Exercise goal >>
A complete response lists each line of the data below that includes the word "nose".

------------------------------------------------------------------------

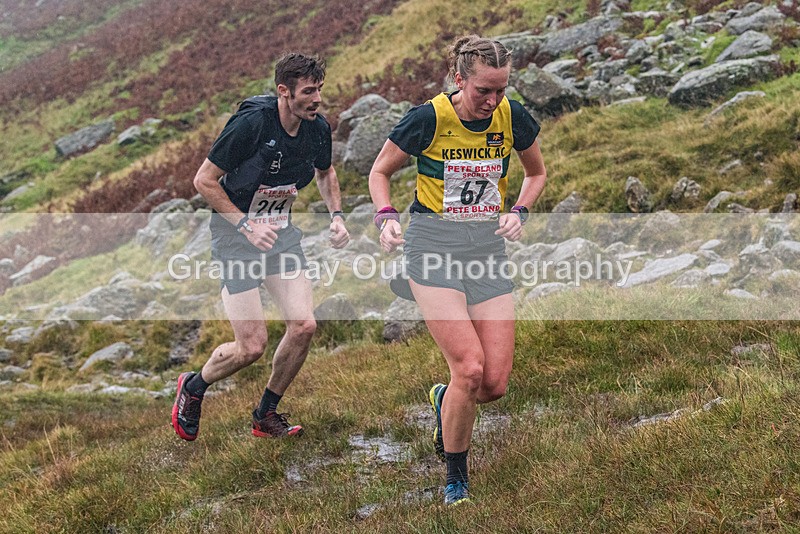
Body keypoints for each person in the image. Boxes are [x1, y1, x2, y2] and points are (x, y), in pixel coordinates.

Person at [368, 35, 547, 505]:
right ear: (458, 78)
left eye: (500, 90)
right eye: (482, 90)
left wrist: (520, 212)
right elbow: (379, 171)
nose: (492, 101)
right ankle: (455, 480)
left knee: (493, 384)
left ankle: (442, 399)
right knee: (469, 368)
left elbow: (536, 174)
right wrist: (385, 217)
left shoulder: (512, 117)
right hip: (432, 247)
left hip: (486, 249)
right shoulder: (429, 118)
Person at [172, 53, 349, 442]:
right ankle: (194, 386)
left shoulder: (317, 128)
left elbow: (325, 171)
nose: (316, 99)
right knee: (250, 346)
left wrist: (336, 216)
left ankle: (265, 414)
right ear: (283, 91)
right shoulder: (252, 123)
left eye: (319, 89)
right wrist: (246, 225)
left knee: (304, 326)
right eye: (307, 91)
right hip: (235, 236)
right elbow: (204, 181)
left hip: (279, 233)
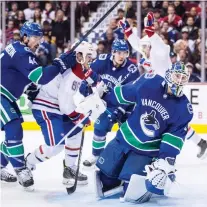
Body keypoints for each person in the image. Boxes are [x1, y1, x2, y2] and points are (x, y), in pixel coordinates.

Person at [81, 61, 193, 203]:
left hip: (146, 151)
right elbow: (124, 93)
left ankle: (160, 179)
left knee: (132, 192)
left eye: (184, 78)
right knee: (104, 181)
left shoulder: (184, 109)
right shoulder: (149, 83)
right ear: (169, 75)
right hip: (123, 139)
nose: (180, 81)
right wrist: (102, 97)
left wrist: (164, 162)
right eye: (177, 76)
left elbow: (173, 139)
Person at [0, 21, 76, 189]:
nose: (39, 41)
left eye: (40, 37)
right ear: (25, 37)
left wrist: (32, 91)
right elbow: (40, 77)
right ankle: (21, 169)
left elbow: (22, 78)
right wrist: (59, 64)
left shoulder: (20, 50)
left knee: (14, 132)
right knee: (14, 128)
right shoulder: (22, 53)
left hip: (6, 96)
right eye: (35, 37)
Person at [120, 12, 205, 160]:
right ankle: (201, 143)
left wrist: (151, 33)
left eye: (146, 46)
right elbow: (137, 45)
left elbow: (162, 48)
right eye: (144, 47)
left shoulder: (159, 54)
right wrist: (128, 32)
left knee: (171, 124)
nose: (143, 49)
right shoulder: (147, 55)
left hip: (167, 92)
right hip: (157, 93)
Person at [25, 41, 96, 186]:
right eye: (88, 56)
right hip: (46, 107)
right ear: (79, 54)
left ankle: (69, 168)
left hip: (55, 107)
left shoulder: (74, 66)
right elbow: (65, 102)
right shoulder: (75, 70)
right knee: (55, 145)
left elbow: (66, 97)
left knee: (75, 131)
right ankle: (27, 163)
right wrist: (77, 116)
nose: (91, 60)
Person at [79, 39, 140, 167]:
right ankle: (96, 155)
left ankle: (130, 156)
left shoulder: (132, 69)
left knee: (128, 130)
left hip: (127, 104)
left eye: (124, 52)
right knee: (100, 126)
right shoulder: (102, 60)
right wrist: (86, 86)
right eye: (118, 52)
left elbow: (132, 94)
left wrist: (121, 110)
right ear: (113, 52)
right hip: (106, 103)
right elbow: (89, 75)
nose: (121, 56)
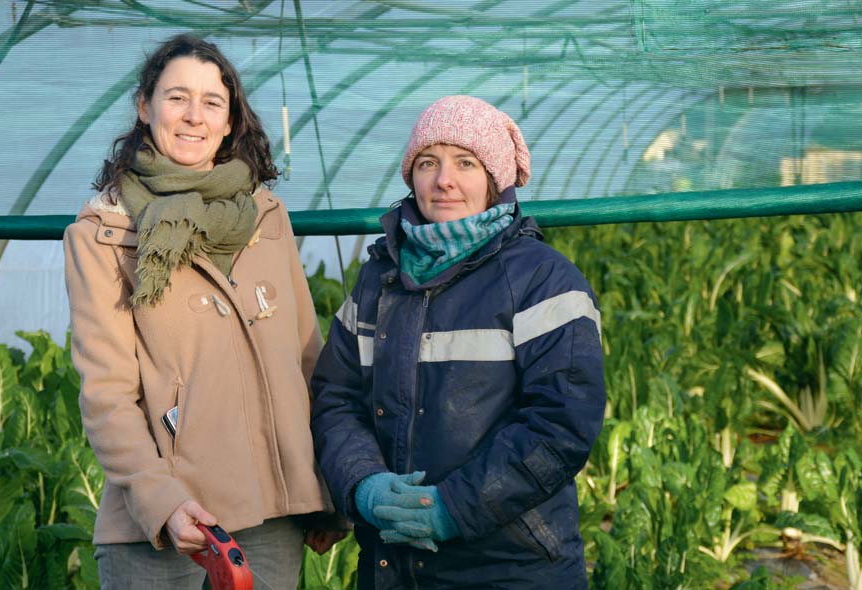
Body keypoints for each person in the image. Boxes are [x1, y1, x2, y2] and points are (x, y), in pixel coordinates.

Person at [64, 34, 344, 590]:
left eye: (212, 102)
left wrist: (326, 486)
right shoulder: (104, 234)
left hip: (272, 516)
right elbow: (107, 393)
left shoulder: (266, 217)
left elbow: (307, 358)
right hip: (170, 524)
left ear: (230, 119)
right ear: (145, 109)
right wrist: (161, 500)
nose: (194, 117)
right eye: (176, 98)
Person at [310, 95, 606, 589]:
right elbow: (335, 399)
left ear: (494, 181)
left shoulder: (544, 280)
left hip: (512, 567)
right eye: (428, 163)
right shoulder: (378, 282)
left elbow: (561, 421)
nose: (443, 180)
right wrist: (364, 486)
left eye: (465, 163)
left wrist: (452, 509)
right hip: (393, 564)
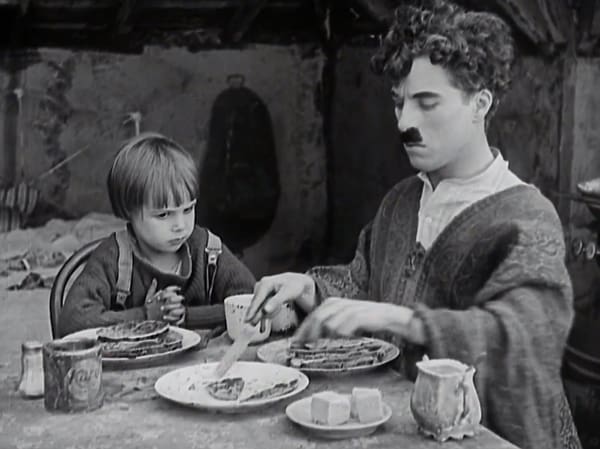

------------------------------------------------------------------------

The answer >>
nose: (492, 101)
nose: (316, 99)
nose: (180, 81)
nose: (39, 41)
nose: (143, 49)
nose: (91, 60)
nose: (121, 56)
nose: (194, 117)
nose: (443, 180)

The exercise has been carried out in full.